» **REQUIREMENT**: Write out the material below verbatim, leaving out the picture.

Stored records
★ ★ ★
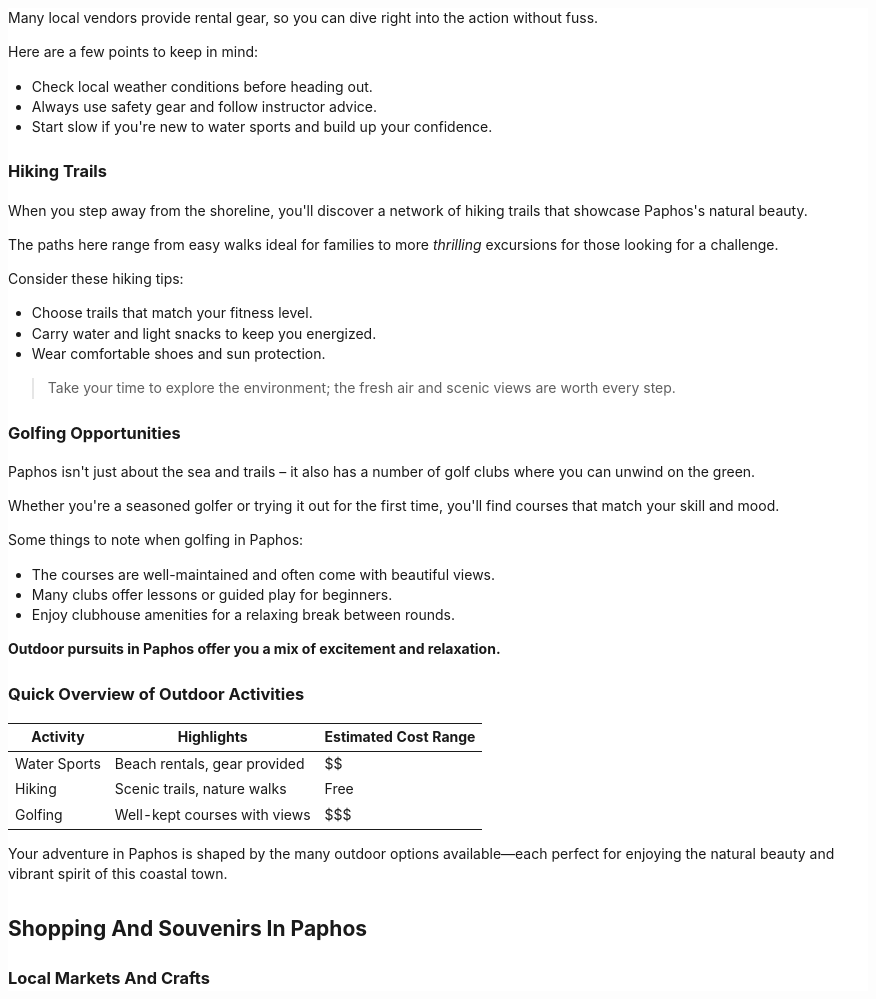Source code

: Many local vendors provide rental gear, so you can dive right into the action without fuss.

Here are a few points to keep in mind:

*   Check local weather conditions before heading out.
*   Always use safety gear and follow instructor advice.
*   Start slow if you're new to water sports and build up your confidence.

### Hiking Trails

When you step away from the shoreline, you'll discover a network of hiking trails that showcase Paphos's natural beauty.

The paths here range from easy walks ideal for families to more _thrilling_ excursions for those looking for a challenge.

Consider these hiking tips:

*   Choose trails that match your fitness level.
*   Carry water and light snacks to keep you energized.
*   Wear comfortable shoes and sun protection.

> Take your time to explore the environment; the fresh air and scenic views are worth every step.

### Golfing Opportunities

Paphos isn't just about the sea and trails – it also has a number of golf clubs where you can unwind on the green.

Whether you're a seasoned golfer or trying it out for the first time, you'll find courses that match your skill and mood.

Some things to note when golfing in Paphos:

*   The courses are well-maintained and often come with beautiful views.
*   Many clubs offer lessons or guided play for beginners.
*   Enjoy clubhouse amenities for a relaxing break between rounds.

**Outdoor pursuits in Paphos offer you a mix of excitement and relaxation.**

### Quick Overview of Outdoor Activities

| Activity | Highlights | Estimated Cost Range |
| --- | --- | --- |
| Water Sports | Beach rentals, gear provided | $$ |
| Hiking | Scenic trails, nature walks | Free |
| Golfing | Well-kept courses with views | $$$ |

Your adventure in Paphos is shaped by the many outdoor options available—each perfect for enjoying the natural beauty and vibrant spirit of this coastal town.

## Shopping And Souvenirs In Paphos

### Local Markets And Crafts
★ ★ ★
» **REPLY TO THE TASK**:
Source code

: Many local vendors provide rental gear, so you can dive right into the action without fuss.

Here are a few points to keep in mind:

*   Check local weather conditions before heading out.
*   Always use safety gear and follow instructor advice.
*   Start slow if you're new to water sports and build up your confidence.

### Hiking Trails

When you step away from the shoreline, you'll discover a network of hiking trails that showcase Paphos's natural beauty.

The paths here range from easy walks ideal for families to more _thrilling_ excursions for those looking for a challenge.

Consider these hiking tips:

*   Choose trails that match your fitness level.
*   Carry water and light snacks to keep you energized.
*   Wear comfortable shoes and sun protection.

> Take your time to explore the environment; the fresh air and scenic views are worth every step.

### Golfing Opportunities

Paphos isn't just about the sea and trails – it also has a number of golf clubs where you can unwind on the green.

Whether you're a seasoned golfer or trying it out for the first time, you'll find courses that match your skill and mood.

Some things to note when golfing in Paphos:

*   The courses are well-maintained and often come with beautiful views.
*   Many clubs offer lessons or guided play for beginners.
*   Enjoy clubhouse amenities for a relaxing break between rounds.

**Outdoor pursuits in Paphos offer you a mix of excitement and relaxation.**

### Quick Overview of Outdoor Activities

| Activity | Highlights | Estimated Cost Range |
| --- | --- | --- |
| Water Sports | Beach rentals, gear provided | $$ |
| Hiking | Scenic trails, nature walks | Free |
| Golfing | Well-kept courses with views | $$$ |

Your adventure in Paphos is shaped by the many outdoor options available—each perfect for enjoying the natural beauty and vibrant spirit of this coastal town.

## Shopping And Souvenirs In Paphos

### Local Markets And Crafts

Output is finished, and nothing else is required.